Les deux cavaliers

Depuis peu elle m’appelle “Gus”, j’ai d’abord cru qu’elle avait quelque chose de coincé entre les dents mais ça venait de plus loin. Elle a parlé mariage.
(Non ! C’est affreux, mariage !) …
Elle porte un stylet dans la jarretière.
(Je sais).
Comment le sais-tu ?
(Tu viens de me le dire)…
Elle s’y est prise en me demandant pourquoi je me contentais de 10 % de ses revenus alors qu’elle m’en offrait la moitié. Je touche 10 % de tout à Tascosa.
(Quel escroc !)
ça fait partie du boulot de marshall. Je ne peux pas vivre avec la paie d’un marshall : 100 dollars par mois.
(C’est 20 de plus que moi).
Je sais mais bon regarde-toi ! Tu te satisfais de peu. Moi, je suis un peu plus exigent.

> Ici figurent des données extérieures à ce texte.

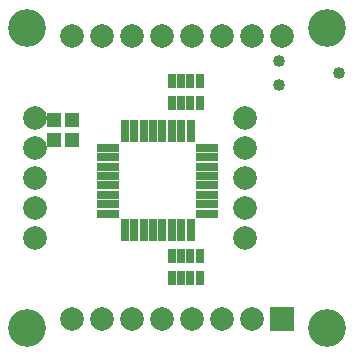
<source format=gbs>
G04 DipTrace 2.3.1.0*
%INminishift_BottomMask.gbs*%
%MOIN*%
%ADD31C,0.04*%
%ADD32C,0.126*%
%ADD38R,0.0472X0.0512*%
%ADD42R,0.0295X0.0453*%
%ADD44R,0.0276X0.0748*%
%ADD46R,0.0748X0.0276*%
%ADD48C,0.0787*%
%ADD50R,0.0787X0.0787*%
%FSLAX44Y44*%
G04*
G70*
G90*
G75*
G01*
%LNBotMask*%
%LPD*%
D50*
X13736Y5512D3*
D48*
X12736D3*
X11736D3*
X10736D3*
X9736D3*
X8736D3*
X7736D3*
X6736D3*
Y14961D3*
X7736D3*
X8736D3*
X9736D3*
X10736D3*
X11736D3*
X12736D3*
X13736D3*
D46*
X11236Y11236D3*
Y10921D3*
Y10606D3*
Y10291D3*
Y9976D3*
Y9661D3*
Y9346D3*
Y9031D3*
D44*
X10685Y8480D3*
X10370D3*
X10055D3*
X9740D3*
X9425D3*
X9110D3*
X8795D3*
X8480D3*
D46*
X7929Y9031D3*
Y9346D3*
Y9661D3*
Y9976D3*
Y10291D3*
Y10606D3*
Y10921D3*
Y11236D3*
D44*
X8480Y11787D3*
X8795D3*
X9110D3*
X9425D3*
X9740D3*
X10055D3*
X10370D3*
X10685D3*
D42*
X10986Y12736D3*
X10671D3*
X10356D3*
X10041D3*
Y13445D3*
X10356D3*
X10671D3*
X10986D3*
X10041Y7611D3*
X10356D3*
X10671D3*
X10986D3*
Y6903D3*
X10671D3*
X10356D3*
X10041D3*
D31*
X15611Y13736D3*
X13611Y13336D3*
Y14136D3*
D48*
X5486Y8236D3*
Y9236D3*
Y10236D3*
Y11236D3*
Y12236D3*
X12486D3*
Y11236D3*
Y10236D3*
Y9236D3*
Y8236D3*
D38*
X6111Y12156D3*
Y11487D3*
X6736Y12156D3*
Y11487D3*
D32*
X15236Y15236D3*
Y5236D3*
X5236D3*
Y15236D3*
M02*

</source>
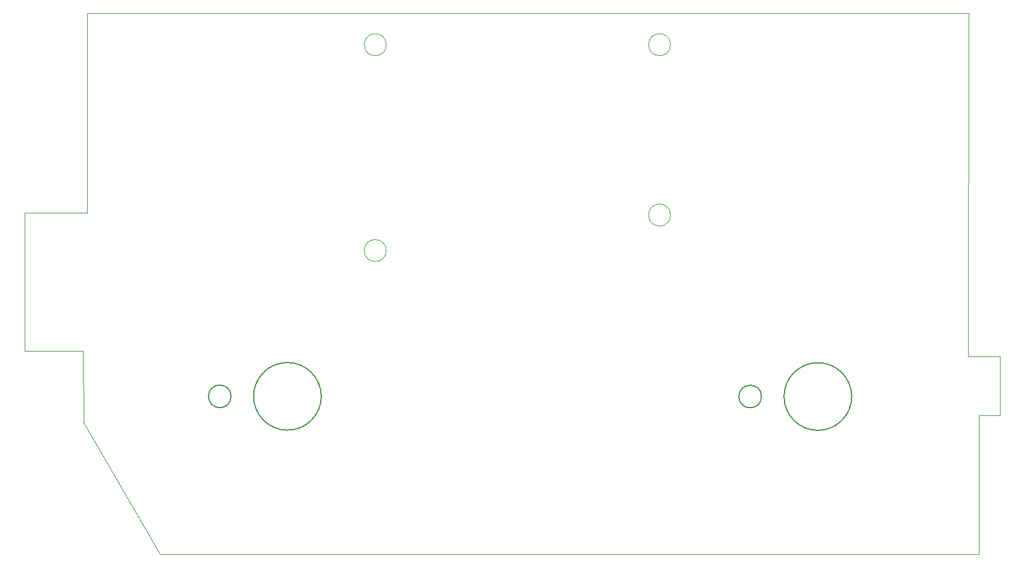
<source format=gbr>
%TF.GenerationSoftware,KiCad,Pcbnew,(6.0.9)*%
%TF.CreationDate,2023-04-01T15:36:49-08:00*%
%TF.ProjectId,SNSR PANEL,534e5352-2050-4414-9e45-4c2e6b696361,3*%
%TF.SameCoordinates,Original*%
%TF.FileFunction,Profile,NP*%
%FSLAX46Y46*%
G04 Gerber Fmt 4.6, Leading zero omitted, Abs format (unit mm)*
G04 Created by KiCad (PCBNEW (6.0.9)) date 2023-04-01 15:36:49*
%MOMM*%
%LPD*%
G01*
G04 APERTURE LIST*
%TA.AperFunction,Profile*%
%ADD10C,0.050000*%
%TD*%
%TA.AperFunction,Profile*%
%ADD11C,0.200000*%
%TD*%
G04 APERTURE END LIST*
D10*
X171550000Y-54000000D02*
G75*
G03*
X171550000Y-54000000I-1550000J0D01*
G01*
D11*
X109695758Y-103532402D02*
G75*
G03*
X109695758Y-103532402I-1587499J0D01*
G01*
X122395759Y-103532402D02*
G75*
G03*
X122395759Y-103532402I-4762500J0D01*
G01*
D10*
X88925400Y-107238800D02*
X88900000Y-97180400D01*
X131550000Y-54000000D02*
G75*
G03*
X131550000Y-54000000I-1550000J0D01*
G01*
X214960200Y-125782402D02*
X99720400Y-125755400D01*
X214960200Y-125782402D02*
X214934800Y-106172000D01*
X217875000Y-106172000D02*
X217875000Y-97917000D01*
X213385400Y-97917000D02*
X213461600Y-49606200D01*
X89484200Y-77698600D02*
X89484200Y-49606200D01*
X217875000Y-97917000D02*
X213385400Y-97917000D01*
X99720400Y-125755400D02*
X88925400Y-107238800D01*
X89484200Y-49606200D02*
X213461600Y-49606200D01*
D11*
X197045759Y-103557402D02*
G75*
G03*
X197045759Y-103557402I-4762500J0D01*
G01*
D10*
X131550000Y-83000000D02*
G75*
G03*
X131550000Y-83000000I-1550000J0D01*
G01*
D11*
X184345758Y-103557402D02*
G75*
G03*
X184345758Y-103557402I-1587499J0D01*
G01*
D10*
X80645000Y-77673200D02*
X89484200Y-77698600D01*
X171550000Y-78000000D02*
G75*
G03*
X171550000Y-78000000I-1550000J0D01*
G01*
X214934800Y-106172000D02*
X217875000Y-106172000D01*
X88900000Y-97180400D02*
X80645000Y-97180400D01*
X80645000Y-97180400D02*
X80645000Y-77673200D01*
M02*

</source>
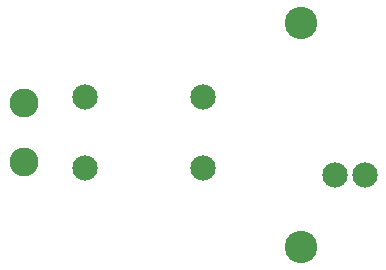
<source format=gbs>
G04 #@! TF.FileFunction,Soldermask,Bot*
%FSLAX46Y46*%
G04 Gerber Fmt 4.6, Leading zero omitted, Abs format (unit mm)*
G04 Created by KiCad (PCBNEW 4.0.1-stable) date 3/11/2016 2:16:34 AM*
%MOMM*%
G01*
G04 APERTURE LIST*
%ADD10C,0.100000*%
%ADD11C,2.150000*%
%ADD12C,2.450000*%
%ADD13C,2.750000*%
G04 APERTURE END LIST*
D10*
D11*
X166870000Y-108600000D03*
X164330000Y-108600000D03*
D12*
X138000000Y-107500000D03*
X138000000Y-102500000D03*
D11*
X143200000Y-102000000D03*
X143200000Y-108000000D03*
X153200000Y-102000000D03*
X153200000Y-108000000D03*
D13*
X161500000Y-95700000D03*
X161500000Y-114700000D03*
M02*

</source>
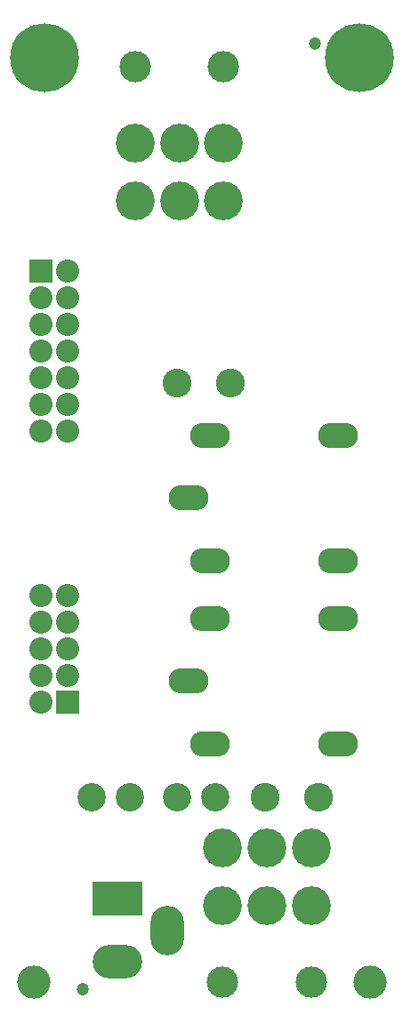
<source format=gbr>
G04 DipTrace 3.0.0.1*
G04 BottomMask.gbr*
%MOIN*%
G04 #@! TF.FileFunction,Soldermask,Bot*
G04 #@! TF.Part,Single*
%ADD44C,0.125*%
%ADD45C,0.11811*%
%ADD53C,0.047402*%
%ADD55O,0.126142X0.185197*%
%ADD57O,0.185197X0.126142*%
%ADD59R,0.185197X0.126142*%
%ADD61C,0.258031*%
%ADD63C,0.108031*%
%ADD65C,0.145827*%
%ADD73O,0.149764X0.094646*%
%ADD75C,0.086772*%
%ADD77R,0.086772X0.086772*%
%ADD79C,0.106457*%
%FSLAX26Y26*%
G04*
G70*
G90*
G75*
G01*
G04 BotMask*
%LPD*%
D79*
X1193016Y1204016D3*
X1048921D3*
X872937D3*
X728843D3*
D77*
X639079Y1560354D3*
D75*
Y1660354D3*
Y1760354D3*
Y1860354D3*
Y1960354D3*
X539079D3*
Y1860354D3*
Y1760354D3*
Y1660354D3*
Y1560354D3*
D73*
X1092819Y1640079D3*
D65*
X1550496Y799528D3*
D73*
X1092819Y2327087D3*
D63*
X1378016Y1204016D3*
X1578016D3*
X1249016Y2758016D3*
X1049016D3*
D44*
X511126Y512126D3*
X1770969D3*
D61*
X550496Y3976693D3*
X1731598D3*
D77*
X537701Y3178465D3*
D75*
Y3078465D3*
Y2978465D3*
Y2878465D3*
Y2778465D3*
Y2678465D3*
Y2578465D3*
X637701D3*
Y2678465D3*
Y2778465D3*
Y2878465D3*
Y2978465D3*
Y3078465D3*
Y3178465D3*
D65*
X893016Y3657795D3*
X1058370D3*
X1223724D3*
X893016Y3441260D3*
X1058370D3*
X1223724D3*
D45*
X893016Y3945197D3*
X1223724D3*
D73*
X1172819Y2092087D3*
Y2562087D3*
X1652819D3*
Y2092087D3*
X1172819Y1405079D3*
Y1875079D3*
X1652819D3*
Y1405079D3*
D59*
X827071Y824134D3*
D57*
Y587913D3*
D55*
X1012110Y706024D3*
D65*
X1385142Y799528D3*
X1219787D3*
X1550496Y1016063D3*
X1385142D3*
X1219787D3*
D45*
X1550496Y512126D3*
X1219787D3*
D53*
X694197Y484567D3*
X1565260Y4032795D3*
M02*

</source>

“Cinquante ans dans ce putain de métier et j’arrive à quoi ? Diriger deux moumoutes sourdingues !”

Le port de la moumoute peut changer la face d’un film. James Stewart et Richard Widmark, dans Les deux cavaliers, sont chargés de ramener dans leur foyer des Blancs capturés par des Comanches. Au lieu de çà, au lieu de tourner un remake de La prisonnière du désert, ils passent leur temps à boire des bières et à fumer des cigares, à jouer les pipelettes au bord d’une rivière pour discuter mariage et savoir qui a le plus gros salaire, à échanger des captifs en livrant des winchesters à un remake light du chef Comanche Scar, à finalement convoler, pour le grand échassier, avec une ex-squaw aux yeux de jais. Après avoir dire merde aux abrutis qui refusaient de danser avec la belle.
James Stewart en fait des tonnes parce ce que sa moumoute le rend sourd et que Ford n’est pas disposé à lui gueuler dessus pour le diriger. Ford pense à autre chose. Il pense à son ami Ward qui vient de mourir.
5 ans séparent Les deux cavaliers de La prisonnière du désert. Le lait millésimé de 56 a tourné en whisky “Big Jack” 1961. Un whisky drôle et tragique qui dit beaucoup sur John Ford, à son corps défendant. Un John Ford déprimé qui ne contrôle plus grand chose et révèle encore davantage sur lui-même. “C’est la pire merde que j’ai tourné depuis vingt ans”, dira le cinéaste à propos des Deux Cavaliers. 1h44 de pire merde de John Ford vaut bien les 2 heures de son chef d’oeuvre absolu qu’est La prisonnière du désert.